TASK DIRECTIONS:
Your answer must be every line of the data that holds the string "down".

Records from a collection:
- Opening Delimiter -

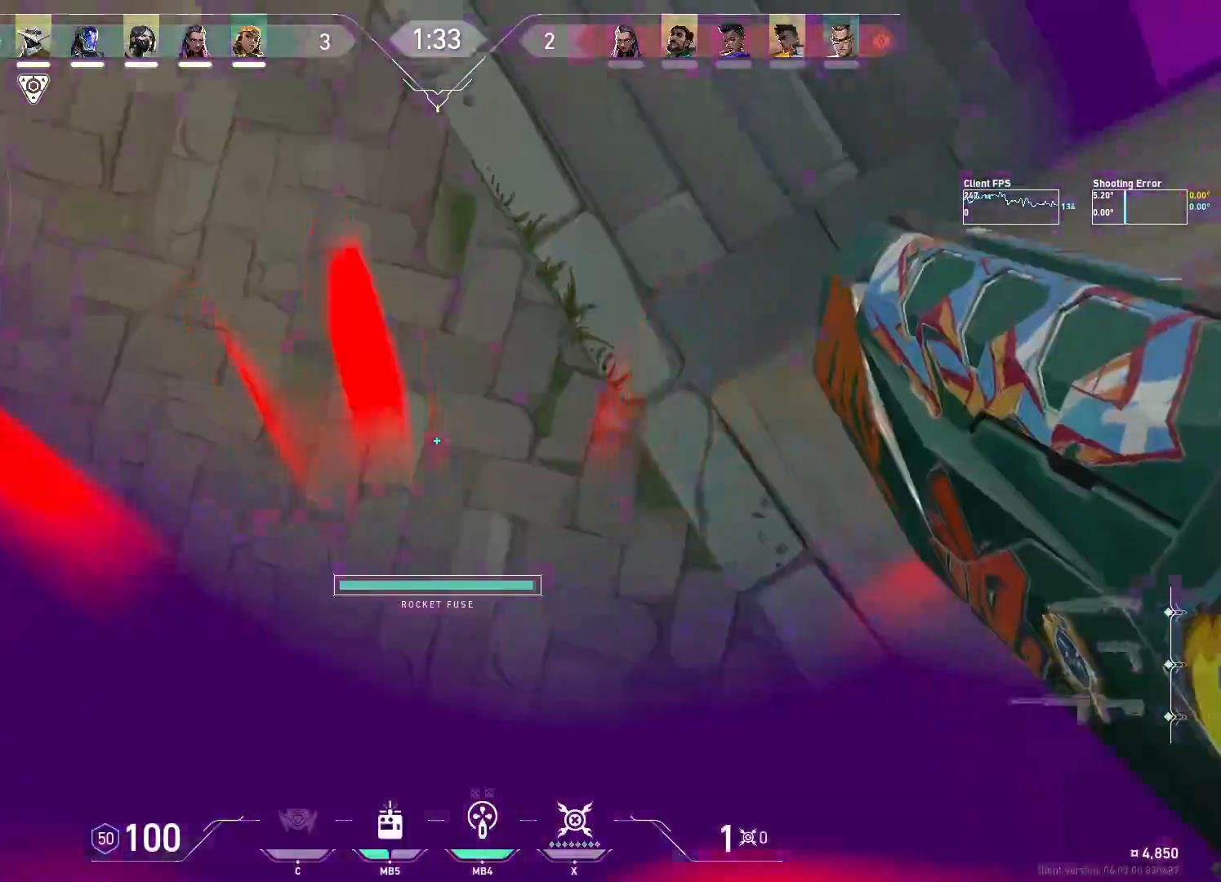
{"keys": ["d", "w"], "mouse": ["mb5"], "events": [[17, "mouse_mb5", "up"], [67, "d", "down"], [133, "mouse_mb5", "down"], [267, "mouse_mb5", "up"], [383, "mouse_mb5", "down"]]}
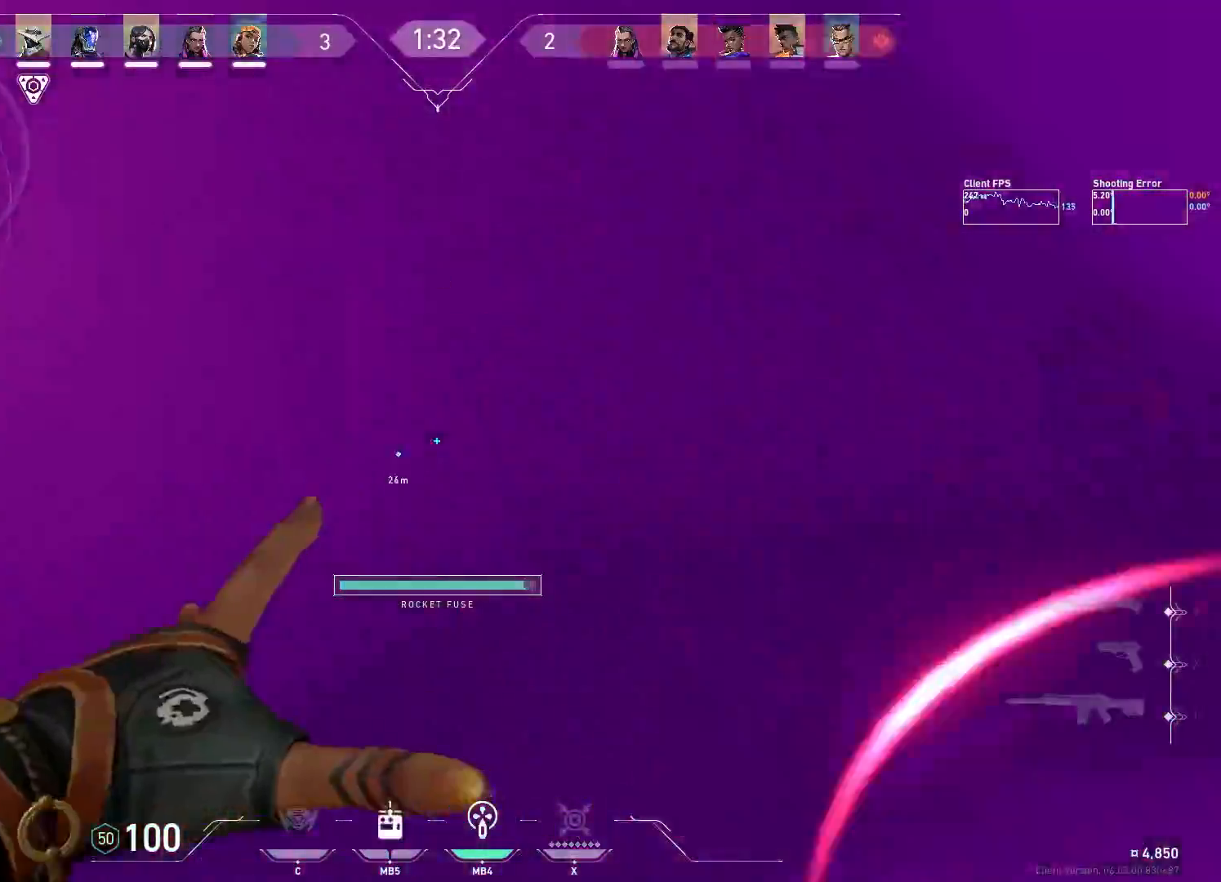
{"keys": ["d", "w"], "mouse": ["wheel"], "events": [[67, "mouse_mb5", "up"], [233, "mouse_mb4", "down"], [250, "mouse_mb4", "up"], [467, "mouse_wheel", "down"]]}
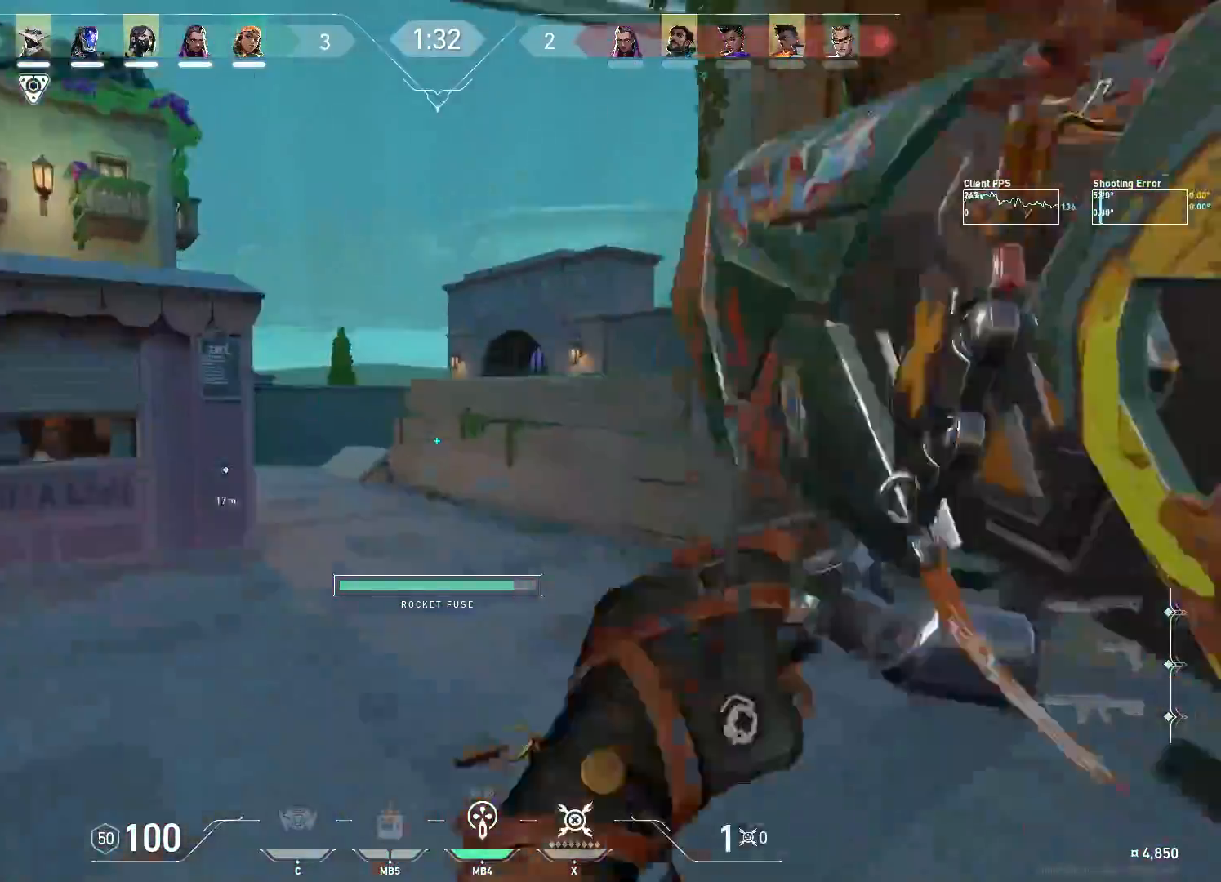
{"keys": ["a", "w"], "mouse": [], "events": [[100, "a", "down"], [150, "mouse_wheel", "up"], [333, "a", "up"], [383, "a", "down"], [400, "d", "up"]]}
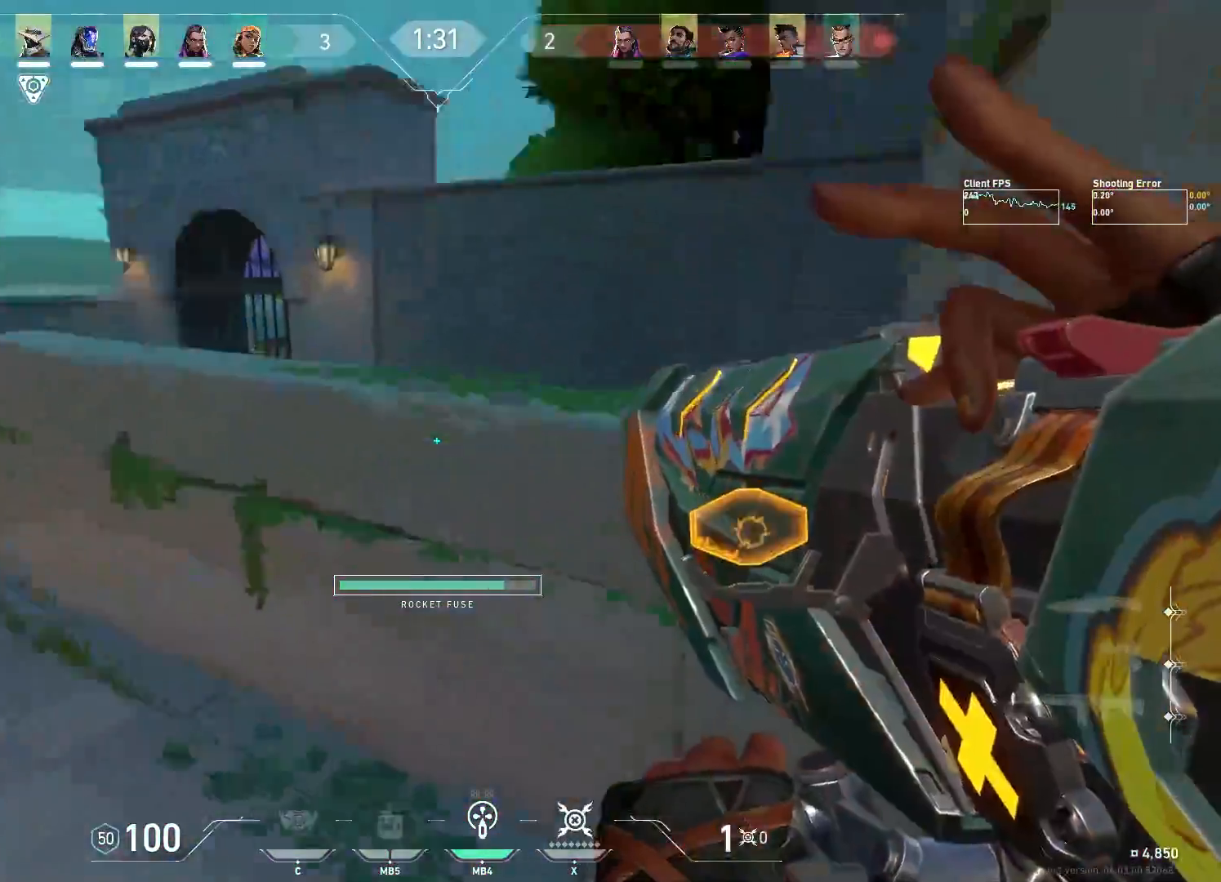
{"keys": ["a", "w"], "mouse": [], "events": [[183, "mouse_wheel", "down"], [317, "mouse_wheel", "up"]]}
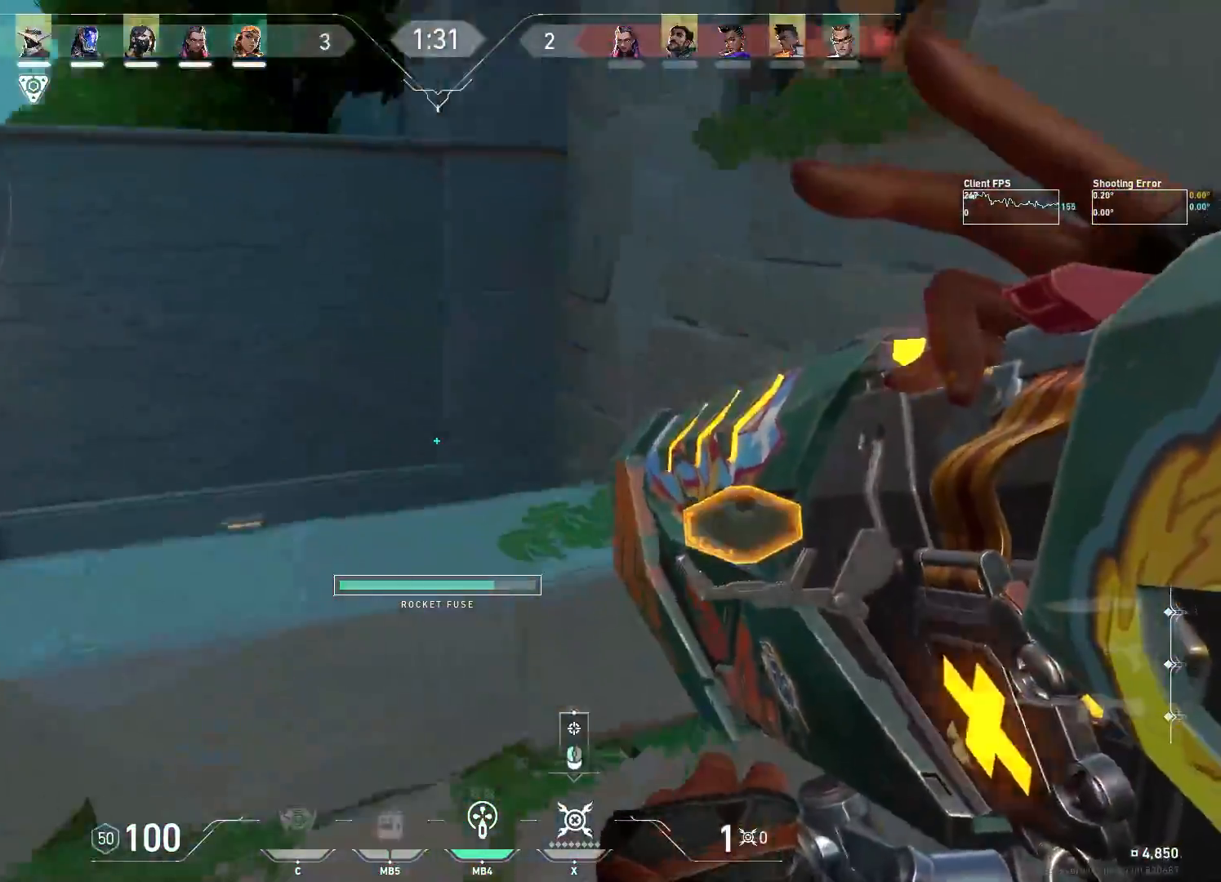
{"keys": ["d", "s"], "mouse": [], "events": [[83, "w", "up"], [117, "mouse_left", "down"], [167, "d", "down"], [167, "s", "down"], [183, "a", "up"], [200, "d", "up"], [233, "d", "down"], [267, "mouse_left", "up"]]}
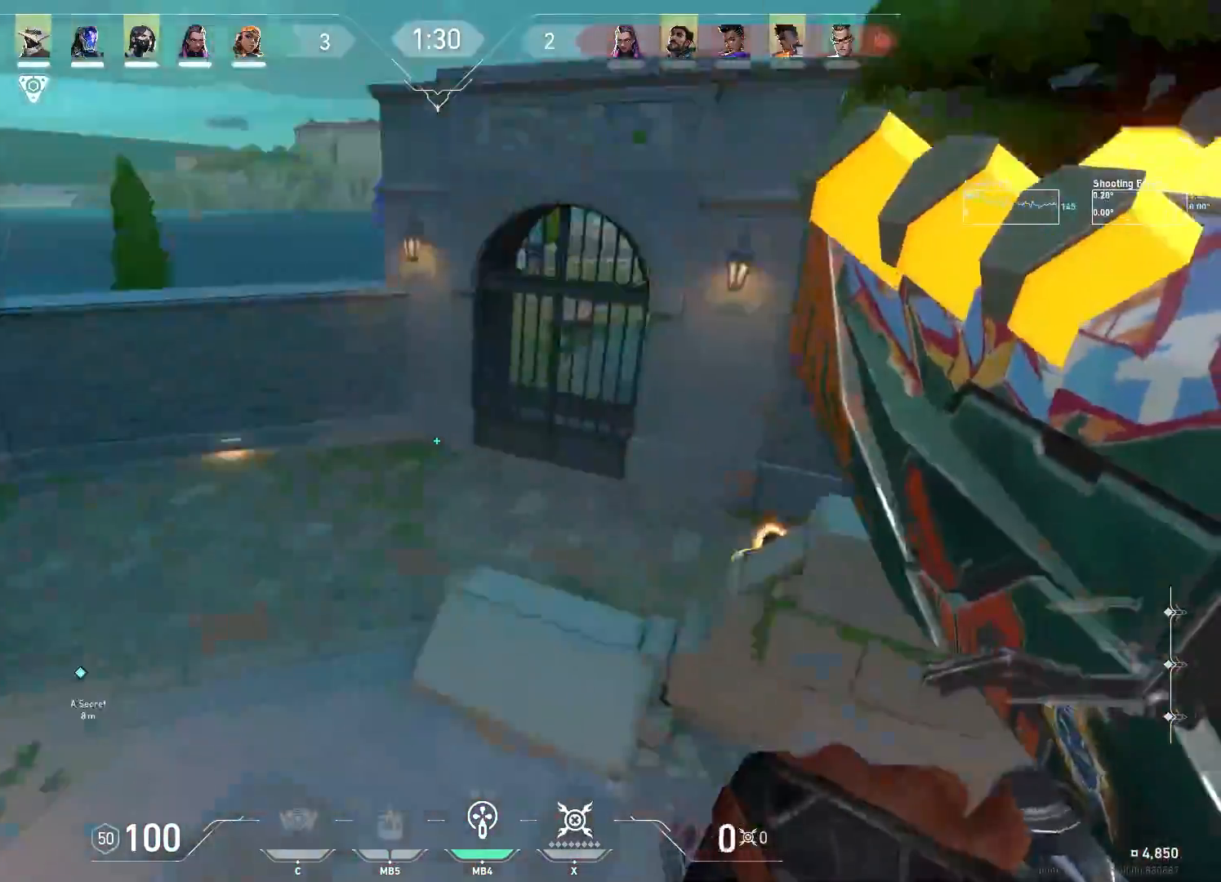
{"keys": ["a"], "mouse": [], "events": [[50, "s", "up"], [67, "a", "down"], [83, "d", "up"], [300, "w", "down"], [483, "w", "up"]]}
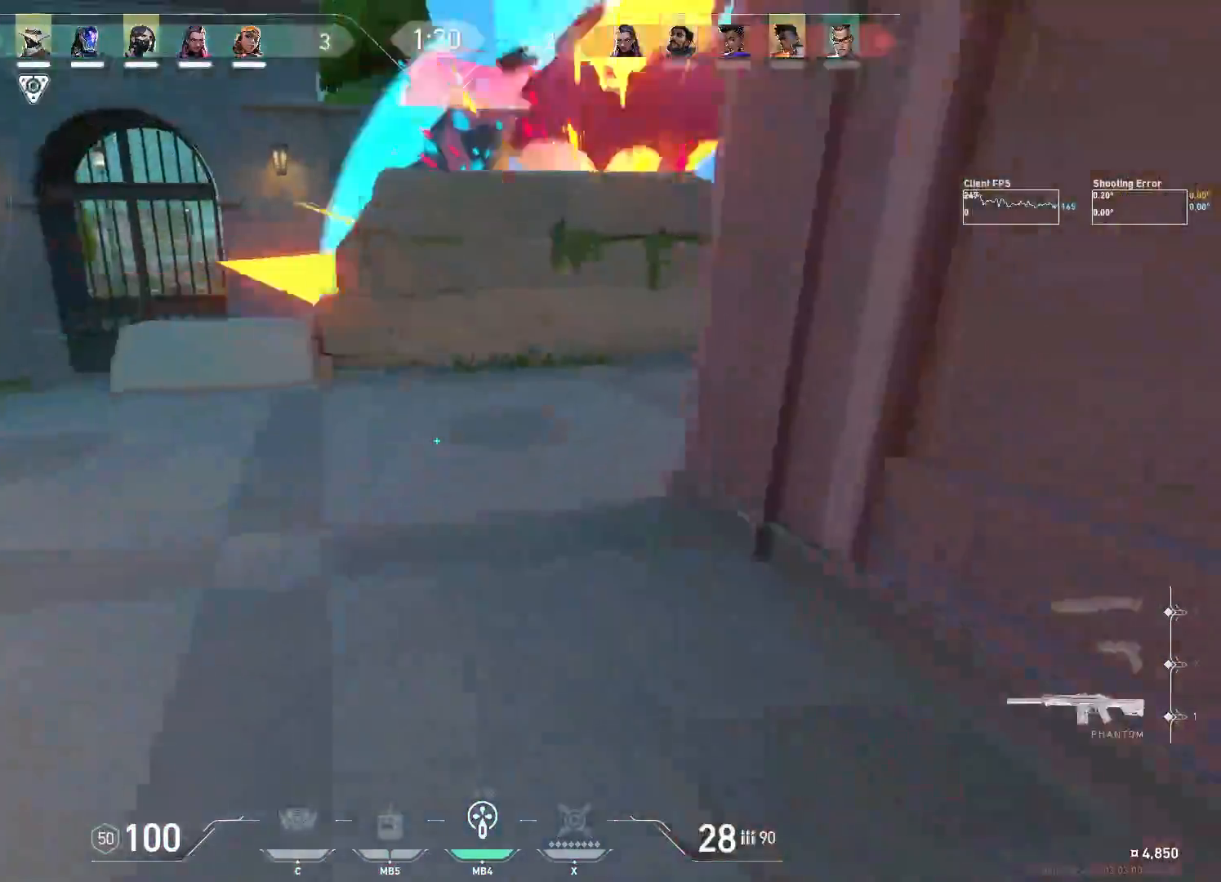
{"keys": [], "mouse": [], "events": [[500, "a", "up"]]}
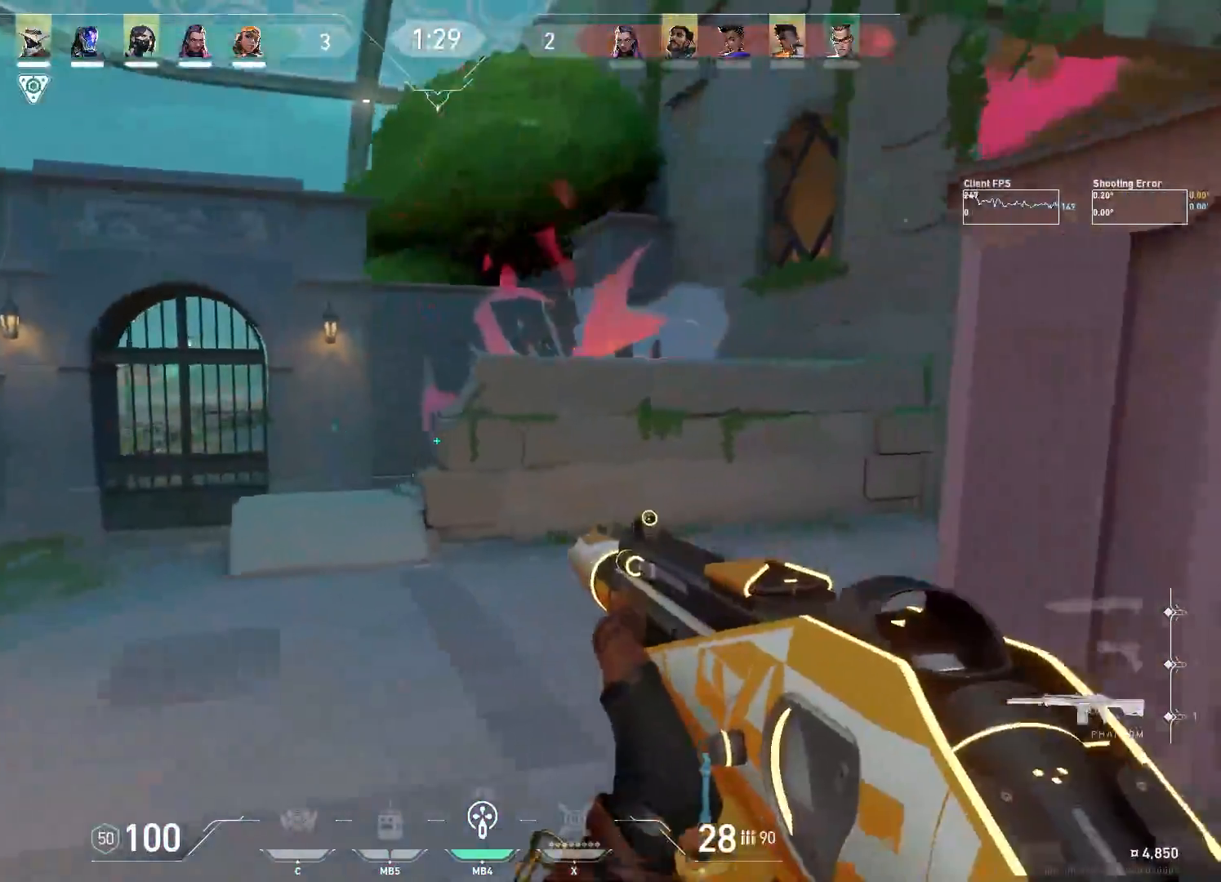
{"keys": ["a"], "mouse": [], "events": [[50, "mouse_left", "down"], [167, "a", "down"], [233, "mouse_left", "up"]]}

- Closing Delimiter -

SOLUTION:
{"keys": ["d", "w"], "mouse": ["mb5"], "events": [[17, "mouse_mb5", "up"], [67, "d", "down"], [133, "mouse_mb5", "down"], [267, "mouse_mb5", "up"], [383, "mouse_mb5", "down"]]}
{"keys": ["d", "w"], "mouse": ["wheel"], "events": [[67, "mouse_mb5", "up"], [233, "mouse_mb4", "down"], [250, "mouse_mb4", "up"], [467, "mouse_wheel", "down"]]}
{"keys": ["a", "w"], "mouse": [], "events": [[100, "a", "down"], [150, "mouse_wheel", "up"], [333, "a", "up"], [383, "a", "down"], [400, "d", "up"]]}
{"keys": ["a", "w"], "mouse": [], "events": [[183, "mouse_wheel", "down"], [317, "mouse_wheel", "up"]]}
{"keys": ["d", "s"], "mouse": [], "events": [[83, "w", "up"], [117, "mouse_left", "down"], [167, "d", "down"], [167, "s", "down"], [183, "a", "up"], [200, "d", "up"], [233, "d", "down"], [267, "mouse_left", "up"]]}
{"keys": ["a"], "mouse": [], "events": [[50, "s", "up"], [67, "a", "down"], [83, "d", "up"], [300, "w", "down"], [483, "w", "up"]]}
{"keys": ["a"], "mouse": [], "events": [[50, "mouse_left", "down"], [167, "a", "down"], [233, "mouse_left", "up"]]}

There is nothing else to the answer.